Description of the task:
Would you transcribe the entries below word for word, omitting all images?

Data for this exercise:
▽

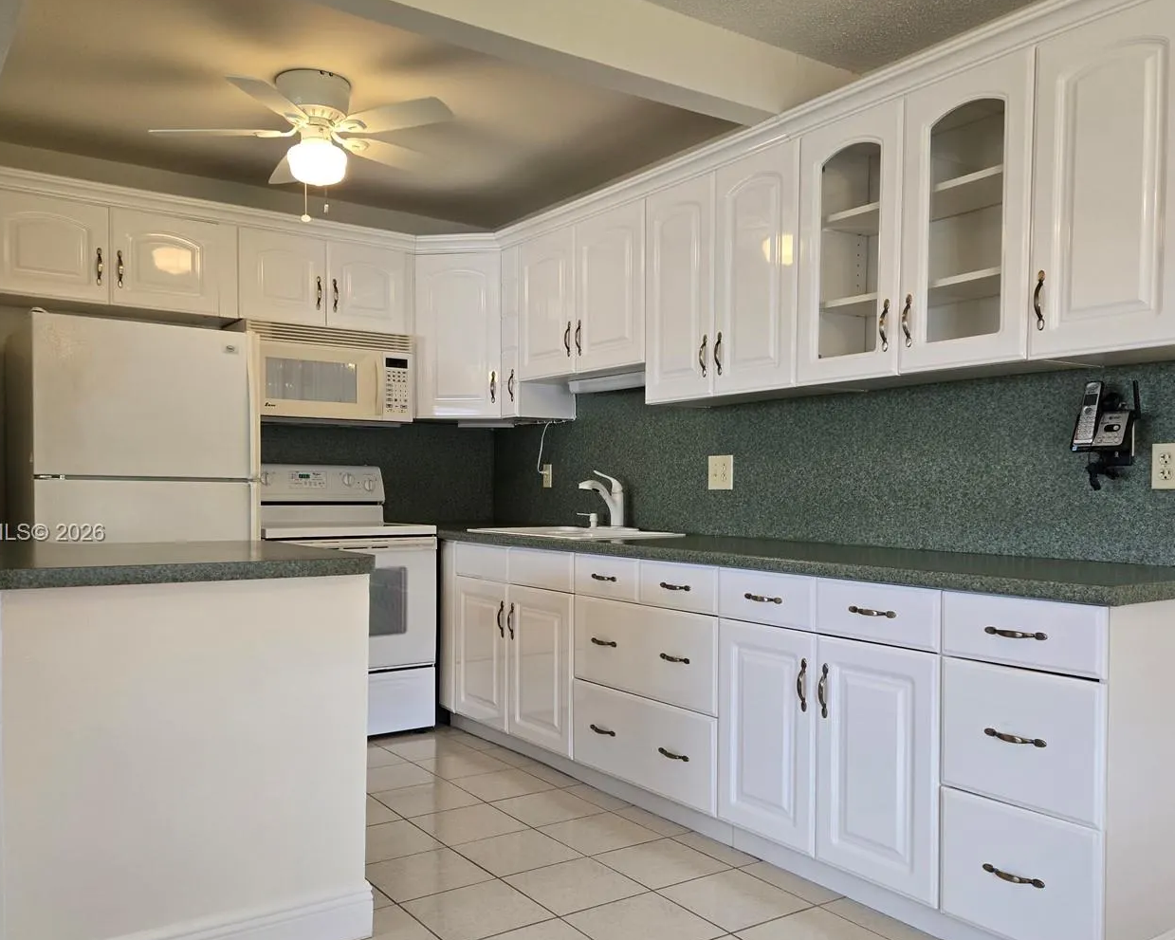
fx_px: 1008
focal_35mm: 29
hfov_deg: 60.4
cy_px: 534
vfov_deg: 49.8
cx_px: 568
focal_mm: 5.4
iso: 160
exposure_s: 1/120
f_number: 1.8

△

Finished exercise:
fx_px: 1008
focal_35mm: 29
hfov_deg: 60.4
cy_px: 534
vfov_deg: 49.8
cx_px: 568
focal_mm: 5.4
iso: 160
exposure_s: 1/120
f_number: 1.8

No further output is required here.